I introduced you last year to our household’s Elf on the Shelf, who was named Candy Cane by my kids. As she does every year, Candy Cane showed up on the first day of December, along with the advent calendars.

On December 1st, Candy Cane appeared on the family room mantle, bringing with her a suitcase overflowing with tiny outfits.

On December 2nd, she hid away in our old china cabinet and tried on her outfits in front of my grandmother’s antique hand mirror.

On December 3rd, she spent time in the kitchen making hot chocolate.

And today, December 4th, she absconded with some of the kids’ LEGOs, including some minifigs from their advent calendar, and played with them by the window.

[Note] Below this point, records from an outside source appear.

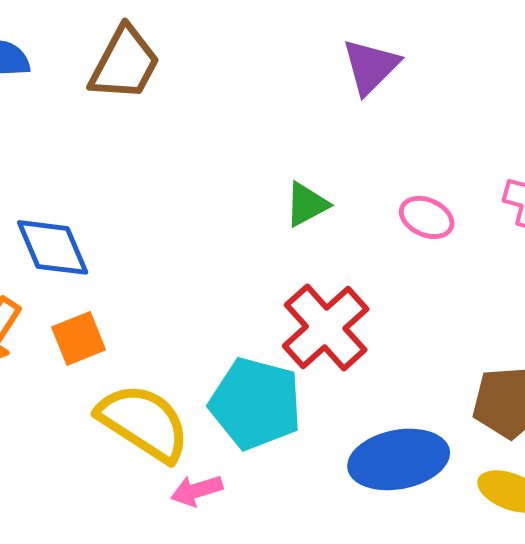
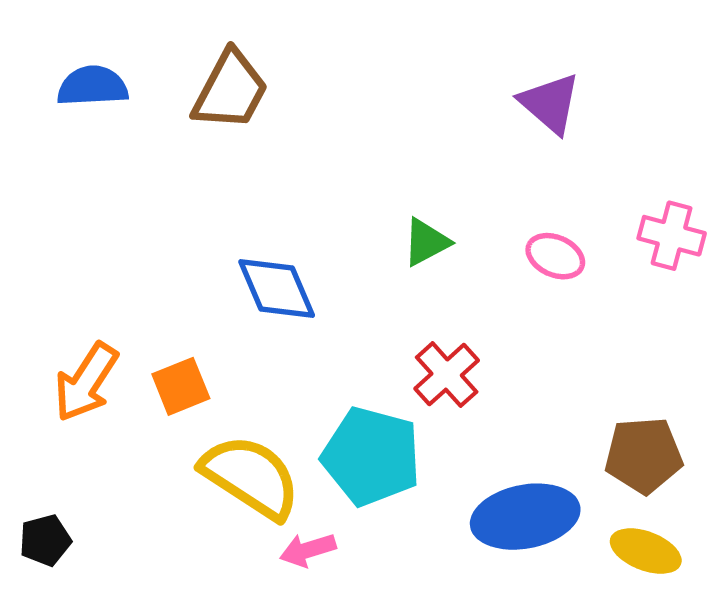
purple triangle: (371, 66) -> (550, 103), moved, turned -34
blue diamond: (53, 247) -> (277, 288), moved
red cross: (326, 327) -> (447, 375), size x0.7

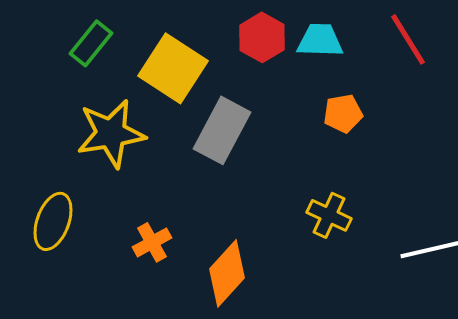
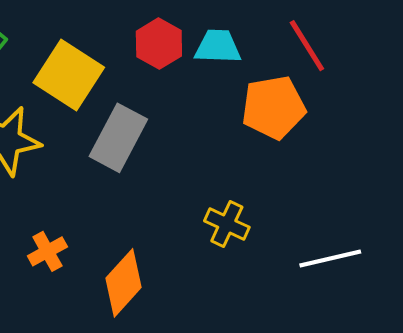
orange pentagon: (343, 113) -> (273, 107), moved, size x1.6

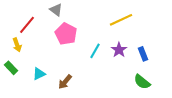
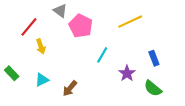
pink pentagon: (66, 34) -> (81, 26), moved
yellow arrow: (17, 45) -> (41, 46), moved
purple star: (119, 50) -> (127, 73), moved

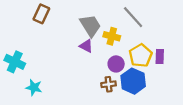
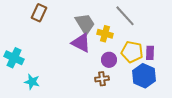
purple triangle: (86, 46) -> (81, 43), size x1.5
yellow pentagon: (141, 55) -> (132, 52), turned -30
blue hexagon: (133, 81) -> (144, 76), moved

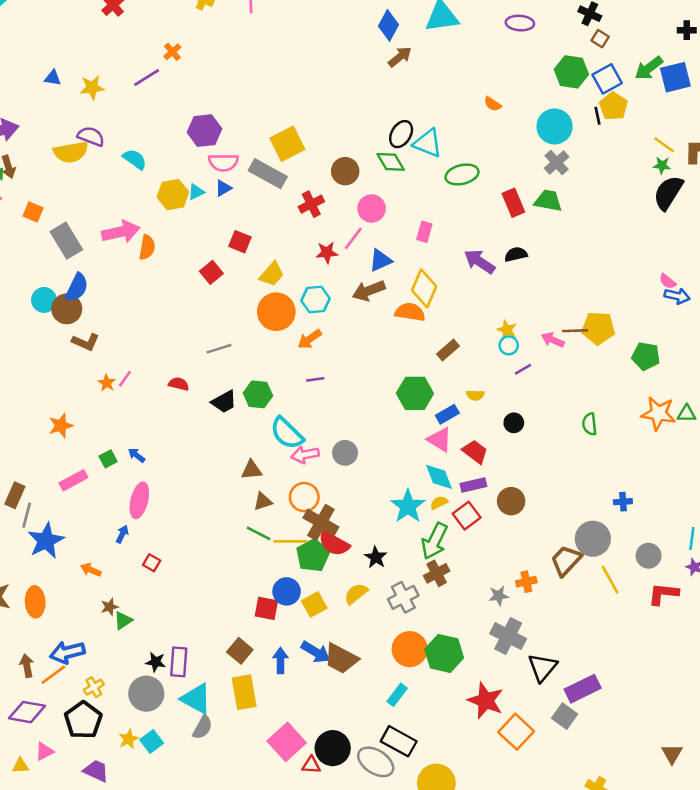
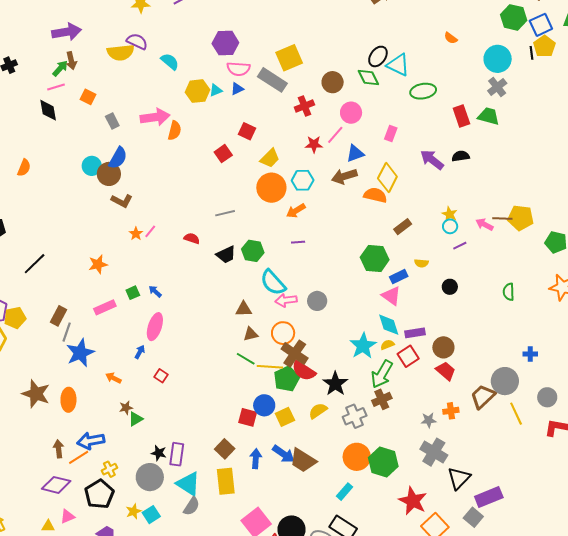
gray rectangle: (66, 241) -> (112, 121), size x0.6
red trapezoid: (475, 452) -> (446, 371), moved
black star: (376, 557) -> (335, 384), size x1.4

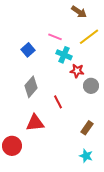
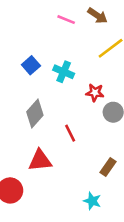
pink line: (55, 37) -> (66, 20), moved
cyan cross: (64, 55) -> (64, 72), moved
cyan star: (86, 156) -> (92, 201), moved

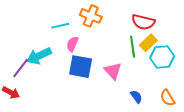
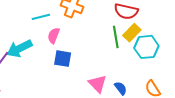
blue square: (81, 67) -> (63, 59), size x0.7
pink triangle: (113, 71) -> (98, 84), moved

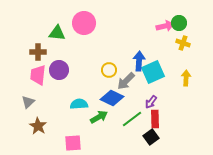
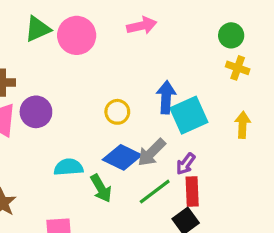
pink arrow: (165, 26) -> (142, 26), moved
green triangle: (57, 33) -> (38, 29), moved, turned -30
gray arrow: (126, 81) -> (151, 153), moved
green arrow: (99, 117) -> (101, 188), turned 90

In addition to hunting for Candy Cane every morning, an essential element of this part of the season is making Christmas gifts. I was thrilled last week when Thing 1 came back from Guides with this lovely mason jar full of chocolate chip cookie mix. Each member of the troupe learned about following a recipe and got to measure out and package their own ingredients. I thought it was a great learning experience, and the girls had a lot of fun! (You can find the recipe on Very Best Baking if you want to make one of these jars yourself.)

Thing 1’s experience with making the cookie mix made me think. I do all kinds of canning, so why am I not making dried mixes in jars as well? These aren’t just good Christmas presents, they’re fantastic for teacher appreciation, housewarmings, new parents, sick friends, poor students and young adults moving out for the first time… I already have two books that devote a large portion of their contents to the subject: Company’s Coming: Gifts from the Kitchen (Jean Paré, 2001) and Jazzy Jars: Glorious Gift Ideas (Marie Browning, 2002), and as someone who makes preserves I have lots and lots of jars, so why am I not using them? I honestly think it’s because I have too much choice (I know, not the most horrible thing overall), and I’m having a hard time narrowing it down.

So my question is this: what is your favourite recipe for a dry mix in a jar?